-- INSTRUÇÕES --
1. No texto base, por que se usa a expressão "oriente médio" em vez de "muçulmanas" ou "islâmicas"? Responda em uma a três frases.
2. Indique se cada afirmação concorda com o texto base, respondendo sim ou não e citando literalmente as palavras que decidem: (a) O texto relata o cruzamento com mulheres de burca em Munique. (b) Segundo o texto, outras religiões agravaram a selvageria dos deuses. (c) O texto apresenta a lapidação como a mais terrível das mortes.
3. Transcreva literalmente o trecho do texto base entre "Não consigo deixar" e "mulher excisada[1]?", inclusive.

-- TEXTO BASE --
○ ○ ○ ○

Das coisas que me causam maior
perplexidade é a questão da mulher nas sociedades mais radicais do oriente
médio. E uso "oriente médio", ao invés de muçulmanas ou islâmicas,
porque, estas, identifico com o Islã, o que muito se distingue do que vamos
abordar.
O que fizeram e fazem de seus fiéis,
esses pregadores, para tanto distorceram a cultura islâmica?
Diferentemente de outras religiões, que
conseguiram "domesticar" o que os deuses tantas vezes perigosamente
se tornam em muitas formas de fé (sem espanto, pois o “deus” da Inquisição era
bem "selvagem") eles agravaram selvageria dos deuses, tirando daí
proveito político.
Não consigo deixar de me incomodar,
como em recente viagem a Munique, ao cruzar com mulheres de burca, algumas das
quais sequer os olhos podiam ser vistos, cerrados por trás de uma tela negra. Como
não imaginar que, por trás daqueles olhos, por vezes a única parte do corpo
visível, quando vistos, olhos quase sempre aflitos e medrosos, pode haver uma
mulher excisada[1]?
Há ali, oculta da vista dos homens, alguém
que talvez tenha se casado sem amor, e para quem a sexualidade possui tão
somente uma função reprodutiva e neurótica. Aqueles olhos desprovidos da
liberdade, senão a de olhar, olhar, mesmo assim furtivamente, e, rapidamente, “desolhar”,
como se olhar fosse a única fuga, o único “pecado” ou crime, a única
transgressão possível.
E é.
Uma mulher sem direito a um rosto, a
quem foi roubado o comezinho direito ao corpo e à cor, uma mulher condenada ao
preto. E se está passiva ou mesmo conformada, é porque embotada pelo peso da
repressão, ou, pior, pelo medo à mais terrível das mortes: a lapidação.
Incomoda a visão de meninas entrando
na puberdade, adolescentes sem nenhuma, ou quase nenhuma, leveza, tão
característica, as cabeças cobertas, não raras vezes por quase a totalidade do
rosto e do crânio, e os ombros fatalmente curvados pelo peso de toneladas de
repressão. Nas costas carregam gerações de machos destruidores, de sexo sem
prazer, gerações de mulheres física e/ou espiritualmente excisadas.

○ ○ ○ ○

Entradas salvas
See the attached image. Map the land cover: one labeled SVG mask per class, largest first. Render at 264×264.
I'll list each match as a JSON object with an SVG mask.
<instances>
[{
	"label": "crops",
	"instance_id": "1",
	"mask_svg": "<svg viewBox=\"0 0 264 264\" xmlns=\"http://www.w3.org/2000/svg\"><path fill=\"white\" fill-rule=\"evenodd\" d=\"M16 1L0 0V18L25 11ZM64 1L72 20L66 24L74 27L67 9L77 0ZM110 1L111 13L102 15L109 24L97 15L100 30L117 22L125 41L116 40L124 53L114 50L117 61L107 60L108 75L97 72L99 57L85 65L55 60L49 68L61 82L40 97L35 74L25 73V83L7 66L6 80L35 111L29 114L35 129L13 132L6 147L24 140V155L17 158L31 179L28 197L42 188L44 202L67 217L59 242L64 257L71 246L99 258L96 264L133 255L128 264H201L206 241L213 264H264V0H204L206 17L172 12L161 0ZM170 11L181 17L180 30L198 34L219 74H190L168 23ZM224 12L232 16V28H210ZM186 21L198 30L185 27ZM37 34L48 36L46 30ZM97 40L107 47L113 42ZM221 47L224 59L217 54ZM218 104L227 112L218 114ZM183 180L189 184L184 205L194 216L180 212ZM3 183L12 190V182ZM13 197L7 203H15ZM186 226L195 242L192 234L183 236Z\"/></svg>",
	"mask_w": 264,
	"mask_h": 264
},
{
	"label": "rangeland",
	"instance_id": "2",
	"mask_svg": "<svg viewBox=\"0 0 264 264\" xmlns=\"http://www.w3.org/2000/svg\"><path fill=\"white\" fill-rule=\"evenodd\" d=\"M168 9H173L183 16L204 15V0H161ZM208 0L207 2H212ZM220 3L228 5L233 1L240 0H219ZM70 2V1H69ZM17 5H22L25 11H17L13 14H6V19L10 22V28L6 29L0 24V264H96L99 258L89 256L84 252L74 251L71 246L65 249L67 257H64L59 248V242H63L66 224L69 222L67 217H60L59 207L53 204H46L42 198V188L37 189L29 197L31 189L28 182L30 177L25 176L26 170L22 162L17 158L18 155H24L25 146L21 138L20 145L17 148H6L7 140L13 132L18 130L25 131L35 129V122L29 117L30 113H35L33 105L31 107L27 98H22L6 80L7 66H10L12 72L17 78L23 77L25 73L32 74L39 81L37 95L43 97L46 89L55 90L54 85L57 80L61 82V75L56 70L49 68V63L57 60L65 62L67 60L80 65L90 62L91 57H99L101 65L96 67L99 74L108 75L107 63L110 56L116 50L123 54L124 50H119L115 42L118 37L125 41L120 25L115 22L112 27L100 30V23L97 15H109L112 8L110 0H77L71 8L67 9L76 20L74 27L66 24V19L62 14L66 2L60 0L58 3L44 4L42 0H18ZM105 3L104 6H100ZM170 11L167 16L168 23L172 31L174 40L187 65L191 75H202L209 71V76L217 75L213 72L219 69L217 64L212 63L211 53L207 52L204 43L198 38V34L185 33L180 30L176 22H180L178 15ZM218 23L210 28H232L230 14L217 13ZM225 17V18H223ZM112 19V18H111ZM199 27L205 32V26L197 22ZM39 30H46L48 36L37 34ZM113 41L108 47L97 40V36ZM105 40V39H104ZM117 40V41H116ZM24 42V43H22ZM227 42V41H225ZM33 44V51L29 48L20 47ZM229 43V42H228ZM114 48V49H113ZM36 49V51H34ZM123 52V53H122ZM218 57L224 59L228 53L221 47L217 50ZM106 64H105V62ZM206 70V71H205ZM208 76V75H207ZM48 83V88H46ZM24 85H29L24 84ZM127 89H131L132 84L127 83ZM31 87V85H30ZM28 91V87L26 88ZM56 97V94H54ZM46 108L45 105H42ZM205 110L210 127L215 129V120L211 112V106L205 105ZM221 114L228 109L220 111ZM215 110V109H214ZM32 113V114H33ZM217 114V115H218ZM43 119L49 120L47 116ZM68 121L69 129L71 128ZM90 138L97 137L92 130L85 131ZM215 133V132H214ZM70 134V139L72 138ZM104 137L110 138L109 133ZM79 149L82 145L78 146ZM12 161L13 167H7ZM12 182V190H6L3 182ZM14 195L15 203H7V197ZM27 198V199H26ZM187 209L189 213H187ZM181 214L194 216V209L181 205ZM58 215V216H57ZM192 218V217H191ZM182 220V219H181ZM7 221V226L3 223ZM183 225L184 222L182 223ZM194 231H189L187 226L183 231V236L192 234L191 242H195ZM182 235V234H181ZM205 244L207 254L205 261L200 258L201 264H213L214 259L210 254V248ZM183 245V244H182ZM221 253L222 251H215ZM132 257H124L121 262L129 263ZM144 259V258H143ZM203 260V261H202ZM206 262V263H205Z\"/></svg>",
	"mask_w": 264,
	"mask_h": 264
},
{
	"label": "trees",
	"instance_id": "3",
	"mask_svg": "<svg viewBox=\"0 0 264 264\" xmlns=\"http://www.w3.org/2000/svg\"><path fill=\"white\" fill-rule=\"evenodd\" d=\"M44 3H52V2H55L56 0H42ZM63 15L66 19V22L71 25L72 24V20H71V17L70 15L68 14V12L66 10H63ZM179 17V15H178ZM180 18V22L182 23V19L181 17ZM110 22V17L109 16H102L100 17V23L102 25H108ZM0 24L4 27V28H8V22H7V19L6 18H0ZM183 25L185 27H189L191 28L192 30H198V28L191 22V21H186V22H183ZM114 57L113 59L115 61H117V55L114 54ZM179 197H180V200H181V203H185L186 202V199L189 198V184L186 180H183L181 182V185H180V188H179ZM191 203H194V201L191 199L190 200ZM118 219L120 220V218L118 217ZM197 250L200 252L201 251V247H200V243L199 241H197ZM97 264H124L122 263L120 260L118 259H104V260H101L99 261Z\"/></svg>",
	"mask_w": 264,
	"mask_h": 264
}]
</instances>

○ ○ ○ ○

-- RESPOSTAS --
1. O texto identifica os termos "muçulmanas" e "islâmicas" com o Islã. Segundo o texto, o Islã se distingue muito do que será abordado, e por isso se prefere "oriente médio".

2.
(a) Sim: "como em recente viagem a Munique, ao cruzar com mulheres de burca".
(b) Não: "Diferentemente de outras religiões, que conseguiram "domesticar" o que os deuses tantas vezes perigosamente se tornam em muitas formas de fé".
(c) Sim: "pelo medo à mais terrível das mortes: a lapidação".

3.
Não consigo deixar de me incomodar,
como em recente viagem a Munique, ao cruzar com mulheres de burca, algumas das
quais sequer os olhos podiam ser vistos, cerrados por trás de uma tela negra. Como
não imaginar que, por trás daqueles olhos, por vezes a única parte do corpo
visível, quando vistos, olhos quase sempre aflitos e medrosos, pode haver uma
mulher excisada[1]?